Berlusconi Jr, Iva al 20% danneggia Mediaset Premium

Piersilvio Berlusconi è intervenuto sul caso dell’aumento dell’Iva per la pay tv, in seguito alla recente approvazione della manovra di bilancio che ha innescato un conflitto tra Sky e il governo italiano.

A margine della conferenza stampa di Chiambretti Night, il nuovo night show di Piero Chiambretti in arrivo su Italia 1 il vicepresidente di Mediaset ha detto la sua sul rialzo del’aliquota dal 10 al 20%, con conseguente aumento del canone per gli abbonati Sky.

Di fronte alle accuse mosse al Presidente del Consiglio di favorire Mediaset, prima concorrente della tv satellitare nella sfida del digitale, il vicepresidente ha risposto che si tratta di classico conflitto di interesse al contrario.

Ha dichiarato, infatti, che la sua azienda ritiene "un danno" la decisione dell’esecutivo: "mi sembra una questione paradossale. Noi non abbiamo protestato più di tanto perché ci avrebbero subito accusato di conflitto di interesse, ma per noi è un danno. Noi non siamo toccati così tanto oggi, ma abbiamo iniziato da tre anni un’attività di Pay tv e puntiamo ad avere abbonati. Si deve sviluppare come tutte le Pay tv del mondo. Anche se siamo partiti come Pay per view puntiamo ad avere abbonati e quindi questa è una cosa che ci colpisce direttamente. Oggi il futuro di Premium ci preoccupa un pochino di più rispetto a quanto non fosse prima. E’ una cosa che a livello prospettico colpisce Mediaset tanto che probabilmente dovremo rivedere i nostri piani".

Secondo il vice presidente Mediaset, in particolare, non sono tanto a rischio a breve termine gli investimenti sul settore Premium, quanto "il risultato in termini di utile. Oggi è una start up e questo utile non c’è. Stiamo rifacendo i calcoli per il punto di pareggio".

Piersilvio ha poi puntualizzato che i rapporti con Murdoch sono buoni: "il problema è tra il Governo e Sky, e tra noi e il Governo. Questa cosa ci danneggia. La cosa sicura è che noi abbiamo investito quasi 2 miliardi di euro nel digitale terrestre. Quanto ci danneggia? Oggi che l’attività è appena partita svariati milioni di euro, in futuro se le cose vanno bene ci sarebbe una bella differenza. Oggi il soggetto che avrebbe bisogno di una situazione agevolate è Mediaset Premium. Non confondiamola con Mediaset perchè noi siamo in start up e perchè il satellite ha avuto agevolazioni sempre".

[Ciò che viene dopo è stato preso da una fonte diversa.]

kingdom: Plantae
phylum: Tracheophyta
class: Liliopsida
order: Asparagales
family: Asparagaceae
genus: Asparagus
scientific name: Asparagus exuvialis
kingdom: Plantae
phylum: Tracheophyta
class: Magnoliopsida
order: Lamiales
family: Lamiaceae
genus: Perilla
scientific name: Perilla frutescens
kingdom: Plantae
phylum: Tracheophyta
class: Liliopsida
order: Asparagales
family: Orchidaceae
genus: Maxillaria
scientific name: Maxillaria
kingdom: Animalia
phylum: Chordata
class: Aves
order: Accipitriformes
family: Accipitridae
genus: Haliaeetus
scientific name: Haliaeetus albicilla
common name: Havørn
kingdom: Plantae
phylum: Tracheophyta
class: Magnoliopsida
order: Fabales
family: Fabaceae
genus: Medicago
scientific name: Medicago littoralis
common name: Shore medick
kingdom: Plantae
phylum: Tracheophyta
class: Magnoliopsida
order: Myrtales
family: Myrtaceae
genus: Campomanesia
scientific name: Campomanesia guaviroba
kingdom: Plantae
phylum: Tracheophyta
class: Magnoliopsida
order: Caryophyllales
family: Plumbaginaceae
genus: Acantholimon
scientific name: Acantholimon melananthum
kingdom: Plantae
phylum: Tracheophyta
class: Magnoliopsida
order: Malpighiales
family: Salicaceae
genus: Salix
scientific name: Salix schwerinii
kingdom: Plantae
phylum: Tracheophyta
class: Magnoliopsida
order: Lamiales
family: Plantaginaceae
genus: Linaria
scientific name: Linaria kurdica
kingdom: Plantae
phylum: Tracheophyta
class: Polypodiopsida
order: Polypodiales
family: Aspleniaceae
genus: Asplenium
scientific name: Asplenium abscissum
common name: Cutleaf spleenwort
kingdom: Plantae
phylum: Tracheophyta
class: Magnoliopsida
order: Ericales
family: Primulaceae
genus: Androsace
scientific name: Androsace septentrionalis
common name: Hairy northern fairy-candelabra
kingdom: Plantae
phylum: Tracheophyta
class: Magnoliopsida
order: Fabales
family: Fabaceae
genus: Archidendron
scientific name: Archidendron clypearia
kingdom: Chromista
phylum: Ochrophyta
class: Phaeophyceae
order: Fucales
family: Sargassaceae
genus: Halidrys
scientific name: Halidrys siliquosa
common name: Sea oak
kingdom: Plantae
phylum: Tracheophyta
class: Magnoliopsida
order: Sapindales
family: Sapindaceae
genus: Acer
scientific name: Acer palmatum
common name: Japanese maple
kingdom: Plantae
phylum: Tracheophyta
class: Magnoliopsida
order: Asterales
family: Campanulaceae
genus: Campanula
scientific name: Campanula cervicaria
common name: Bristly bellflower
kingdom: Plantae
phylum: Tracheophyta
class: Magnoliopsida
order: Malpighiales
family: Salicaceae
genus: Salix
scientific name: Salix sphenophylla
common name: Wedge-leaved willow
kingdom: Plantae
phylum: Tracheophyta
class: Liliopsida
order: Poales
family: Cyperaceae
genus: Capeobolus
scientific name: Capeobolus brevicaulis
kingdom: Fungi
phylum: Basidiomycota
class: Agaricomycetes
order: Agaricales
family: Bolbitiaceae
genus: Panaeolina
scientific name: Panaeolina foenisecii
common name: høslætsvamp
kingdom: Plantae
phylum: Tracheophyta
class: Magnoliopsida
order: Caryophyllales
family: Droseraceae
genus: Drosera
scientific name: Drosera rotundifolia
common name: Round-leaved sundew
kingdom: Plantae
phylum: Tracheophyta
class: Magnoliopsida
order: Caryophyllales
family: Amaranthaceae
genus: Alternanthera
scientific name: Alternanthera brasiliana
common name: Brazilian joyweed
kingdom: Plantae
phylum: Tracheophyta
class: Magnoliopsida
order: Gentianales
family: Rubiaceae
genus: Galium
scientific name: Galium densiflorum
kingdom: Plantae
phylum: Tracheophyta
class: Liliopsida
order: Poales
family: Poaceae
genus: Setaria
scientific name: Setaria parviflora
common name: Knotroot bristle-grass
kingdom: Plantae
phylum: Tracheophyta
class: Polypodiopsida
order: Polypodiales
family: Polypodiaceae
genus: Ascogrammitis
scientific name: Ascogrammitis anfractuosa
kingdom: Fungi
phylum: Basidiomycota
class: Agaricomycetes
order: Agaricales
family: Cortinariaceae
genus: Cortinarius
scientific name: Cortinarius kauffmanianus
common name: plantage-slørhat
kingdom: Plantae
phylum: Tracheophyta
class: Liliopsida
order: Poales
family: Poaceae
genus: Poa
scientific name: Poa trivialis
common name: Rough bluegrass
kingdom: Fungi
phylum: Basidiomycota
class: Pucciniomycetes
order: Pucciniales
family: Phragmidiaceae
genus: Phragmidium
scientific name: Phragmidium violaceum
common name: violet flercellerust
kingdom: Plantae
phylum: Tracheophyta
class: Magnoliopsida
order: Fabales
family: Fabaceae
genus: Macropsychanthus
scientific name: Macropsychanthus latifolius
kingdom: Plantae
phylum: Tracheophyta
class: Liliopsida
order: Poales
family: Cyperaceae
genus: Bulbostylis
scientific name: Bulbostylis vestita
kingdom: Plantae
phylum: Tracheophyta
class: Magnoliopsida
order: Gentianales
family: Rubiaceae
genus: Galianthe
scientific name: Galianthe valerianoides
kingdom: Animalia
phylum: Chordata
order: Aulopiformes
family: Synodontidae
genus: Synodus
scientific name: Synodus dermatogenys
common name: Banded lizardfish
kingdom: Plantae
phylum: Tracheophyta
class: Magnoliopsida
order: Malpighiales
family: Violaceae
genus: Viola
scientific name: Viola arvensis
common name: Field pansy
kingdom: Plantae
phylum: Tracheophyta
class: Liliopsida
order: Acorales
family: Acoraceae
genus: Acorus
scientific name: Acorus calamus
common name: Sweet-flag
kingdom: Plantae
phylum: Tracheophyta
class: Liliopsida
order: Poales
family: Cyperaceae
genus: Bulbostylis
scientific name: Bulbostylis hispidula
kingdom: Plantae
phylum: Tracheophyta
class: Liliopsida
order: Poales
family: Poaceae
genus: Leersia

Intanto si è chiuso ogni spiraglio di un ripensamento del Governo sul tema del raddoppio dell’Iva per Sky.

A smentire la possibilità di una mediazione, inizialmente favorita da dichiarazioni più concilianti dello stesso Premier Berlusconi, è stato il Ministro del Tesoro Giulio Tremonti che ha sottolineato che sarebbe di fatto impossibile ridiscutere il provvedimento senza incorrere in una violazione delle normative europee.